As far as history of science goes, this is a rare situation. Usually, a bunch of data is collected, some patterns are noticed, you collect a lot more data (and all this new data is useful and interesting), these patterns look like they repeat in different weird ways, then a consolidating theory (a scientific experiential theory that is) is formulated that generalizes and explains the prior data, and then a search is made for even more data which then either confirms the theory or encourages refinement or maybe even over-throw of the first theory. Similarly in math (which the P vs NP problem is a part of), a bunch of small theorems are proven, then some (usually a group but usually a single person gets good press) see a pattern, add a few definitions and prove a big theorem that combines them all, and then further consequences of that big theory are applied to more instances (note that yes, in math it is very rare (never?) for a big theory to be overthrown because a proof is a proof (right?) of course it is, but the refinement comes either in how many new more complicated problems to explore are created that go beyond the first theory.

Anyway, the rare situation with P vs NP is that we've essentially gone almost 40 years now with the same state of affairs of lack of knowledge.
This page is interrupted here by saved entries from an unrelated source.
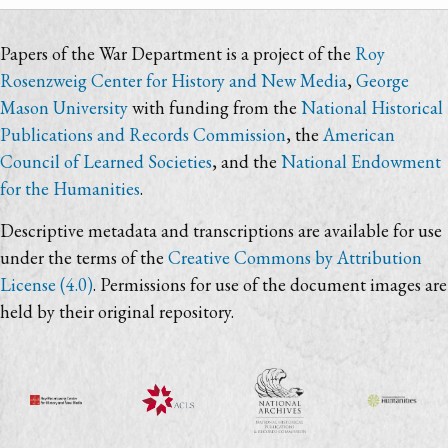
Papers of the War Department is a project of the
Roy
Rosenzweig Center for History and New Media
,
George
Mason University
with funding from the
National Historical
Publications and Records Commission
, the
American
Council of Learned Societies
, and the
National Endowment
for the Humanities
.
Descriptive metadata and transcriptions are available for use
under the terms of the
Creative Commons by Attribution
License (4.0)
. Permissions for use of the document images are
held by their original repository.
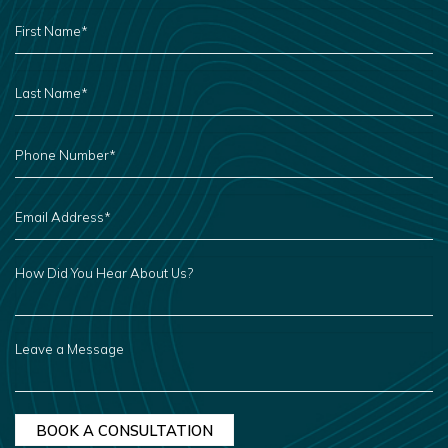
FIRST
NAME
*
LAST
NAME
*
PHONE
NUMBER
*
EMAIL
ADDRESS
*
HOW
DID
YOU
HEAR
ABOUT
US?
LEAVE
A
MESSAGE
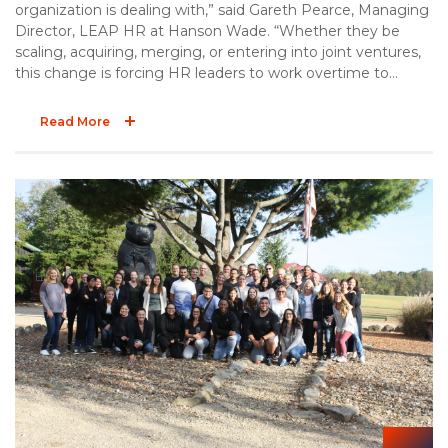
organization is dealing with,” said Gareth Pearce, Managing
Director, LEAP HR at Hanson Wade. “Whether they be
scaling, acquiring, merging, or entering into joint ventures,
this change is forcing HR leaders to work overtime to
ensure their people strategies can cope with the
transformations taking place now, and those expected in
Read More
the future. LEAP HR: Life Sciences has been built around
the organizations who are the most change-agile and the
solution providers who can help them gain that advantage,
like Taylor Strategy Partners.”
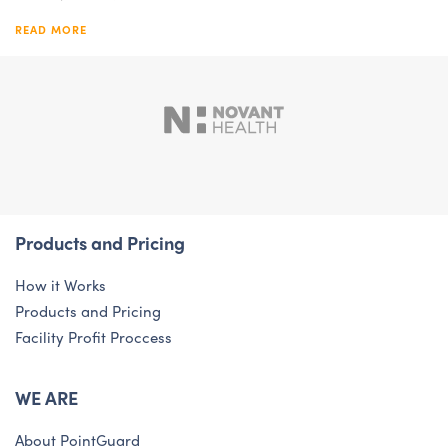
READ MORE
Products and Pricing
How it Works
Products and Pricing
Facility Profit Proccess
WE ARE
About PointGuard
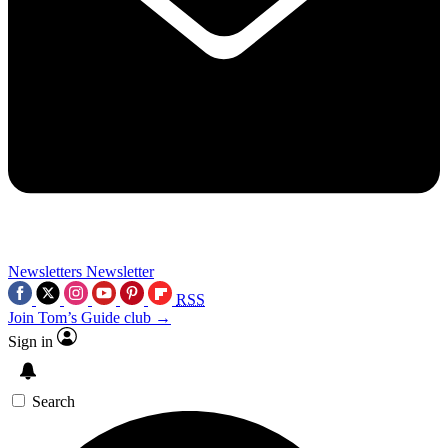
Newsletters
Newsletter
RSS
Join Tom’s Guide club →
Sign in
Search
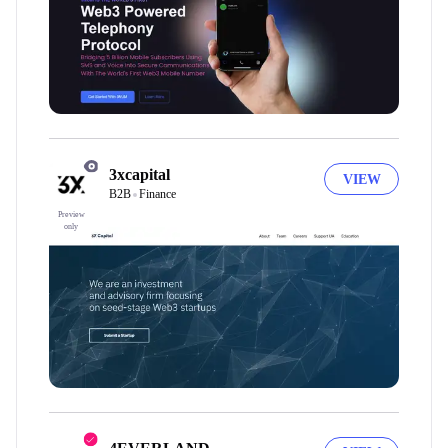
3xcapital
VIEW
B2B
Finance
Preview
only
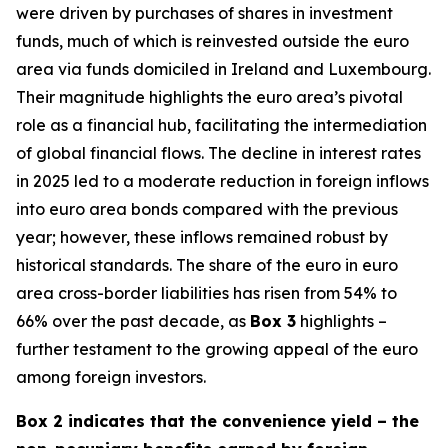
were driven by purchases of shares in investment
funds, much of which is reinvested outside the euro
area via funds domiciled in Ireland and Luxembourg.
Their magnitude highlights the euro area’s pivotal
role as a financial hub, facilitating the intermediation
of global financial flows. The decline in interest rates
in 2025 led to a moderate reduction in foreign inflows
into euro area bonds compared with the previous
year; however, these inflows remained robust by
historical standards. The share of the euro in euro
area cross-border liabilities has risen from 54% to
66% over the past decade, as
Box 3
highlights –
further testament to the growing appeal of the euro
among foreign investors.
Box 2 indicates that the convenience yield – the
The progress that there is is not steady, and any gains seem underwhelming at least from the outside (the first outsider thought is "You're so smart, shouldn't you have figured that out a long time ago?"). Even the most minor seeming result is astounding (NEXP is a very intractable class and ACC^0 a very tractable one - how come it was so hard to show NEXP not in ACC^0?).

Also, back to more basic things. All this literature, all this theorem proving hasn't really established, hasn't really given a definitive proof of the pinnacle question P vs NP...but it's almost a scientific proof, a proof by having lots of examples in mostly one direction. All the reductions, all the intermediate problems, al the proofs of no proof by method X, are really supporting evidence (not mathematical definitude) just supporting the particular direction that P is a strict, proper, much smaller subset of NP, that NP problems are actually harder and we really can't find exact and fast algorithms for NP-complete problems. That is, even though we have 40 years of not proving one way or the other, it (almost) all goes in the direction that they're probably not the same.